This monumental Panathenaic amphora was found in the 19th century in Ceglie di Campo in Southern Italy, in the territory of modern Apulia. There, in one of the tombs were found several magnificent vases of one of the last great Greek vase painters, the Darius Painter (named after the famous krater in Naples with the image of the council of the Persian king and marked with the name "DAREIOS").

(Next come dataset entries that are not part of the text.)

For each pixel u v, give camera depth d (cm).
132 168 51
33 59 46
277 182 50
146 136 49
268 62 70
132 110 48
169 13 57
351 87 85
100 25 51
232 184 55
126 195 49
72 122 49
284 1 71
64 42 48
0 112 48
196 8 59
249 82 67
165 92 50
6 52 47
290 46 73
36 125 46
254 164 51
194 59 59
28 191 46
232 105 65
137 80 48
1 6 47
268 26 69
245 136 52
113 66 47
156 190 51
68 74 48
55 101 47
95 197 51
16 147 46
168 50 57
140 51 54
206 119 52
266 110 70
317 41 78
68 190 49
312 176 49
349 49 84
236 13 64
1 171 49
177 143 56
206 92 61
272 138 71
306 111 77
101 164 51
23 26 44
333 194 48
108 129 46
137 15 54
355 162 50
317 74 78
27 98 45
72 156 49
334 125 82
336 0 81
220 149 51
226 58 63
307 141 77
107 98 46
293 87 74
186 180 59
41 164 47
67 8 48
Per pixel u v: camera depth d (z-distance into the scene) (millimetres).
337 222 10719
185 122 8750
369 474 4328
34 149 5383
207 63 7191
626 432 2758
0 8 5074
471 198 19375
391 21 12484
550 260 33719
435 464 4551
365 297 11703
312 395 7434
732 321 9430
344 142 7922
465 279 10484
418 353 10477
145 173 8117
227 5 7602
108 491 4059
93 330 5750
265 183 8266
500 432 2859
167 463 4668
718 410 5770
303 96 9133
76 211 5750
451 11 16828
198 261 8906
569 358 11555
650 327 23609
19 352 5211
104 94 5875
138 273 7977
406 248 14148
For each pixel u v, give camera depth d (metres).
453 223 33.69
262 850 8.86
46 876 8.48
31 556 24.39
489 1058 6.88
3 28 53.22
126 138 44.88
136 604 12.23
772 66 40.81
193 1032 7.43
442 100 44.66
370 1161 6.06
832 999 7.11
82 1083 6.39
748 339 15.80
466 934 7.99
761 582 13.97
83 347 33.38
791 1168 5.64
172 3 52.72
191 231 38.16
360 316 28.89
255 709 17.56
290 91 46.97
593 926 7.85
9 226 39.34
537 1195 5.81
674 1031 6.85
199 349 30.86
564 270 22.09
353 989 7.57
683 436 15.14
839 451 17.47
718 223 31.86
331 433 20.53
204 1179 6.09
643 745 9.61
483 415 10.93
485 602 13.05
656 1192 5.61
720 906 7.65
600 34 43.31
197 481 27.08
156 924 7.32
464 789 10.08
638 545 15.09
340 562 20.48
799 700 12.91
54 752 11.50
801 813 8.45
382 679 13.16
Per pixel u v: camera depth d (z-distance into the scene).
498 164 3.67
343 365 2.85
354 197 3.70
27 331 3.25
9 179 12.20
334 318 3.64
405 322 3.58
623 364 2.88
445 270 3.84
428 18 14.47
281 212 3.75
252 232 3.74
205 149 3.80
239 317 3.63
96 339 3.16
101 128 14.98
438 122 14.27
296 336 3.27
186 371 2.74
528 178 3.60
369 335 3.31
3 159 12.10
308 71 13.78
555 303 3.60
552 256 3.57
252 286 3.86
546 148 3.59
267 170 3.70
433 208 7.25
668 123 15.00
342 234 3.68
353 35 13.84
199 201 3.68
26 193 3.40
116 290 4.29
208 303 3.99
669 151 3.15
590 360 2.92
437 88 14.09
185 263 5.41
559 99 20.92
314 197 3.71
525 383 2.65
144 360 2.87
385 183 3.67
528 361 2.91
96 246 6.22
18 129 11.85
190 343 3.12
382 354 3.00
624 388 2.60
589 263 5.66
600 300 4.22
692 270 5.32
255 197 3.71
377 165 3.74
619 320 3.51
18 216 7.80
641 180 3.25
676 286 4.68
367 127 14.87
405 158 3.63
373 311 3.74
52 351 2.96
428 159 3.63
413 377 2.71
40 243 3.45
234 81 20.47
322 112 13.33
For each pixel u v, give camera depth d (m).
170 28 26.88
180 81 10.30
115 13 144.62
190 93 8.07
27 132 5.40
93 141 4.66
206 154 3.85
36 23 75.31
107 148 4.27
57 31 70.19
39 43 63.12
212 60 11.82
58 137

The body of the vessel is divided into two parts with a central belt depicting pairs of opposing beasts and fantastic creatures. Below is the popular Italian scene of the punishment of Actaeon, a Boeotian hunter who watched the goddess of hunting bathe. Artemis turned Actaeon into deer, who was ripped apart by his own dogs. Along with the seated Artemis, the vase depicts Lissa ("rage") siccing the dogs on Actaeon and seated Aphrodite, whose son - Eros - is trying to draw the mother's attention to what is happening. Above is a rare myth about the rape of the son of king Pelops young Chrysippus by the future father of Oedipus kink Laius, who was teaching Chrysippus to ride a chariot. Kidnapping by death dressed as a foreigner occurs at night: five stars shine (now faded), but Pelops (as a descendant of Asia Minor, dressed in an eastern outfit) catches up with the kidnapper and grabs his son by the hand. Another symbol of salvation can be seen on the neck of the amphora - Zeus having taken the shape of an eagle takes a beautiful girl to the heavenly world.
The reverse shows the traditional for Apulian funerary vases groups of women and naked young men, bringing each other symbolic gifts: chests, ribbons, branches of sacred trees, wreaths, mirrors. Everything speaks of the posthumous salvation of the soul through love, the union of male and female origins, upon which the cosmos is based.